Task input ->
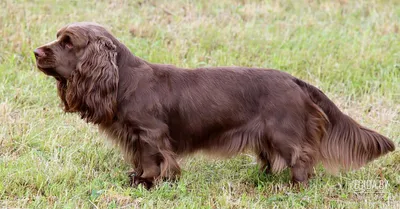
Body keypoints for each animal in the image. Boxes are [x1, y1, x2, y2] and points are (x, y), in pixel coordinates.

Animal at [33, 22, 394, 189]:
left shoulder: (150, 133)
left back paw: (293, 187)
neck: (124, 80)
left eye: (68, 42)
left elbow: (152, 159)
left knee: (301, 158)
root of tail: (295, 80)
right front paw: (137, 178)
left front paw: (148, 182)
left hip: (284, 132)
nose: (36, 51)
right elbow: (138, 158)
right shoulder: (133, 135)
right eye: (58, 38)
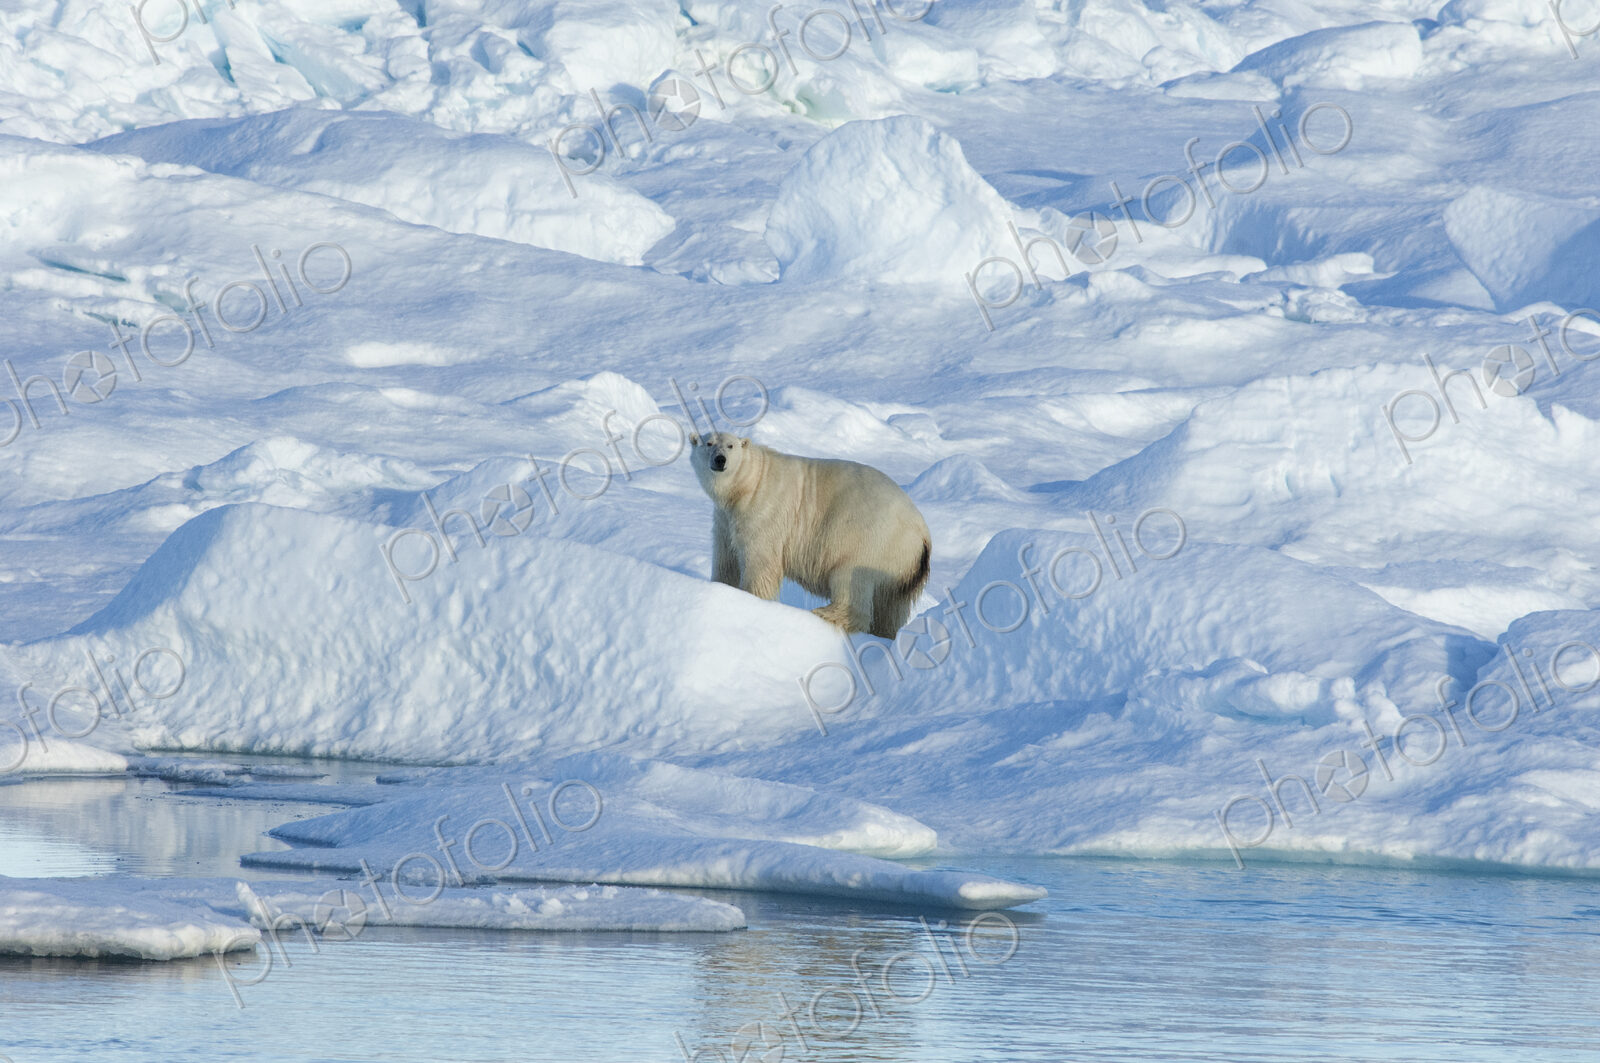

Requirement -> Everything in the records above must be repeated exactly, except the pictures.

Answer area ->
Body keypoints for each animal in the image. Boxes are [x1, y1, x2, y2] and points are (x, y), in pixel coordinates.

Animal at [33, 22, 394, 189]:
left shoulder: (150, 133)
left back paw: (293, 187)
neck: (124, 80)
left eye: (68, 42)
left elbow: (152, 159)
left knee: (301, 158)
root of tail: (295, 80)
right front paw: (137, 178)
left front paw: (148, 182)
left hip: (284, 132)
nose: (36, 51)
right elbow: (138, 158)
right shoulder: (133, 135)
right eye: (58, 38)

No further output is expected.